When I came "home" for Christmas 2001, my marriage was officially falling apart. Everyone saw the reality of my situation before I did, and they ALL urged me to get to Los Angeles before it was too late to pursue my dreams. I finally made the trip, with all of my belongings packed into a U-Haul trailer to tow behind my big ol' Cadillac. Mommy made the drive with me.
We hadn't even gotten out of Florida before the Caddy refused to tow a trailer in the heat, and we had to upgrade to a TRUCK, towing the car. That drive across the country was the kind of adventure she lived for ... get in the car, hit the open road, see what God and Man have made of the countryside. We had our route mapped out, down to each night's hotel stay - fortunately for us, we hadn't made too many reservations, because I think the vehicles only allowed us to stay in ONE pre-planned hotel, a place in Mobile, AL where Mommy had stayed before. She was undaunted. We kept going.

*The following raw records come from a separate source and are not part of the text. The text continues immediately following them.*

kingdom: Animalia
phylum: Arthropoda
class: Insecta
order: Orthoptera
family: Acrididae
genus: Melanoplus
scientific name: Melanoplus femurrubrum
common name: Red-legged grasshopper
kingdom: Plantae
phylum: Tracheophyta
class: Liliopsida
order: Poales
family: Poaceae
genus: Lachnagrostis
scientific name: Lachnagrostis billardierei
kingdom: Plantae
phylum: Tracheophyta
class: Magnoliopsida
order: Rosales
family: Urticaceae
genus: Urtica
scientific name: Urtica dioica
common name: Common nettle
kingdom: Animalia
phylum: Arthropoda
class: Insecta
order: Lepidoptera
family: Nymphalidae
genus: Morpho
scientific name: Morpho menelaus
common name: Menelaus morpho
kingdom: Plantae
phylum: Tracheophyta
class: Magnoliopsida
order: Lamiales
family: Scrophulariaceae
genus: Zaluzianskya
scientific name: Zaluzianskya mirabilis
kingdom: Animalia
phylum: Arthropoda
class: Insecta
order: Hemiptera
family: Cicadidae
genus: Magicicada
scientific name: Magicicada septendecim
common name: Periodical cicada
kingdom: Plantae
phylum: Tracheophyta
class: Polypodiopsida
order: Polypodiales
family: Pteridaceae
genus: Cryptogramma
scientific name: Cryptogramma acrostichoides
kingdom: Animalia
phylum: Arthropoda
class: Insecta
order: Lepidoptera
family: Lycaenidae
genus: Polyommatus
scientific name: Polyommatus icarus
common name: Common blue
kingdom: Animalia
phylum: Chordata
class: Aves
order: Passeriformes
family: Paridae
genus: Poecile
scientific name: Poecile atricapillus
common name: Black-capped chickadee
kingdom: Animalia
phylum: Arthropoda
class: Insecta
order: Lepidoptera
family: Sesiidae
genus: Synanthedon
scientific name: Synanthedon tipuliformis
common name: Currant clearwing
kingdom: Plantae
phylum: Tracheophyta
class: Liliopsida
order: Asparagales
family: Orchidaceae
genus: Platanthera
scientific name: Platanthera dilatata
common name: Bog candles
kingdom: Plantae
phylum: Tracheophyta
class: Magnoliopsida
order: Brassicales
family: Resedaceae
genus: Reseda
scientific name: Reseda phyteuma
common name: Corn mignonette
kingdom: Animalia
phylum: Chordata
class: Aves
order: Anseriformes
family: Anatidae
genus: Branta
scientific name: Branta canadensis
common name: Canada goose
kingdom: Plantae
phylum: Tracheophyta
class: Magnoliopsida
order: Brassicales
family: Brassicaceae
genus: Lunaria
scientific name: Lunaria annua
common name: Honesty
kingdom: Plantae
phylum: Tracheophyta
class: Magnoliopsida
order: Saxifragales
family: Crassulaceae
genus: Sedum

Even though the Grand Canyon isn't REALLY "on the way," we had planned to include it AND Las Vegas, because they were both more "on the way" than they ever would be again. So as we were climbing, ever slower, in our U-Haul with trailer, we realized we'd better just park the belongings and rent a little pickup truck to reach the Canyon. The views were incredible, and the experience with Mommy was possibly our closest bonding up to that point. She would venture to a picture spot, and I would take her picture. Then I'd head another 2 or 3 feet closer to the edge, and she would panic, even though I'd still be several feet away from danger. This pattern repeated all day, as we went from one vista to the next. We were so awestruck by the wonder of God's handiwork that we each decided Vegas was out of the question; there was no need to stop there.
When we finally arrived in California, we ended up renting one room in a house owned by a psycho chick, who introduced us to her church and then got offended when Mommy wanted to join the choir immediately.
We got out of there and shared a nice studio apartment for the next six months. Neither of us knew how to start an acting career, but every step I took, she was there for me, cheering me on. I've had a few roles and met a ton of important people, and even though I'm lately doing a lot of background work, the last thing she said to me was that she was proud of me, and that she loved me (of course). She was ready to make another cross-country trek to see me, but I was just too busy with my own life. I was afraid I wouldn't have time to keep her entertained. But when did she ever need us to entertain her? Just being with us made her happy.
I am unsure if this is actually the first draft of the eulogy I wrote for her in 2006 - it certainly sounds like it, but I haven't gone back to what I ended up reading at her services to know how much of this made it into that. Maybe on October 28th, I'll post that. (It's likely - that's the anniversary of her fatal traffic accident, and I won't have been blogging a year yet).